Vision

• The data revolution has created novel challenges and unprecedented opportunities. The vision of the Department of Data Science is to create a first-class academic department that trains the next generation of students as data scientists who will solve these grand challenges and innovate through world-class research to take advantage of these opportunities.

Mission

• Educate students in a field that has ushered in a once-in-a-generation revolution, comparable to the industrial revolution and the original computing revolution.
• Provide an environment for leading edge research that has a strong and rapid impact on the economy and that reestablishes RGMCET as a world leader in technological advancement.
• Create a source of scholarship on the many technical, ethical, and privacy issues that ubiquitous data creation is constantly confronting us with.
• Establish a center of technology knowledge and a "go to organization" to service data creators, providers, managers, curators, and users of the State and the Nation.

Program Specific Outcomes (PSO's)

1. Ability to apply mathematical and statistical models, computing theory, the principles of optimization, as well as languages and algorithms, and to appropriately formulate and use data analysis.
2. Ability to apply the principles and techniques of database design, and implementation to enhance data collection capabilities and decision-support systems.
3. Ability to invent and use appropriate models of data analysis, assess the quality of input, derive insight from results and investigate potential issues. Also to organize big data sets into meaningful structures, incorporating data profiling and quality standards.
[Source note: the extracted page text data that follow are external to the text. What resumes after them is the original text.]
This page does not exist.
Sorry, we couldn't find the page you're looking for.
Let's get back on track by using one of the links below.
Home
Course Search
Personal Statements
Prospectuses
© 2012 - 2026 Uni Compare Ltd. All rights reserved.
Objectives of the Program : After the completion of the degree, students would -

• Be prepared with a varied range of expertise in different aspects of data science such as data collection, visualization, processing and modeling of large data sets
• Acquire good understanding of both the theory and application of applied statistics mathematics and computer science based existing data science models to analyse huge data sets originating from diversified application areas.
• Be able to create models using the knowledge acquired from the program to solve future challenges and real-world problems requiring large scale data analysis.
• Be better trained professionals to cater the growing demand for data scientists and engineers in industry.
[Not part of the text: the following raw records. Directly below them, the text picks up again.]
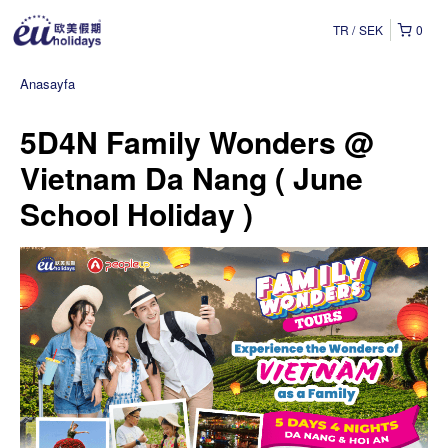
TR
SEK
0
Anasayfa
5D4N Family Wonders @
Vietnam Da Nang ( June
School Holiday )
Program Outcomes (PO's) - Engineering Graduates will be able to:

1. Engineering knowledge: Apply the knowledge of mathematics, science, engineering fundamentals, and an engineering specialization to the solution of complex engineering problems.
2. Problem analysis: Identify, formulate, review research literature, and analyze complex engineering problems reaching substantiated conclusions using first principles of mathematics, natural sciences, and engineering sciences.
3. Design/development of solutions: Design solutions for complex engineering problems and design system components or processes that meet the specified needs with appropriate consideration for the public health and safety, and the cultural, societal, and environmental considerations.
4. Conduct investigations of complex problems: Use research-based knowledge and research methods including design of experiments, analysis and interpretation of data, and synthesis of the information to provide valid conclusions.
5. Modern tool usage: Create, select, and apply appropriate techniques, resources, and modern engineering and IT tools including prediction and modelling to complex engineering activities with an understanding of the limitations.
6. The engineer and society: Apply reasoning informed by the contextual knowledge to assess societal, health, safety, legal and cultural issues and the consequent responsibilities relevant to the professional engineering practice.
7. Environment and sustainability: Understand the impact of the professional engineering solutions in societal and environmental contexts, and demonstrate the knowledge of, and need for sustainable development.
8. Ethics: Apply ethical principles and commit to professional ethics and responsibilities and norms of the engineering practice.
9. Individual and team work: Function effectively as an individual, and as a member or leader in diverse teams, and in multidisciplinary settings.
10. Communication: Communicate effectively on complex engineering activities with the engineering community and with society at large, such as, being able to comprehend and write effective reports and design documentation, make effective presentations, and give and receive clear instructions.
11. Project management and finance: Demonstrate knowledge and understanding of the engineering and management principles and apply these to one’s own work, as a member and leader in a team, to manage projects and in multidisciplinary environments.
12. Life-long learning: Recognize the need for, and have the preparation and ability to engage in independent and life-long learning in the broadest context of technological change.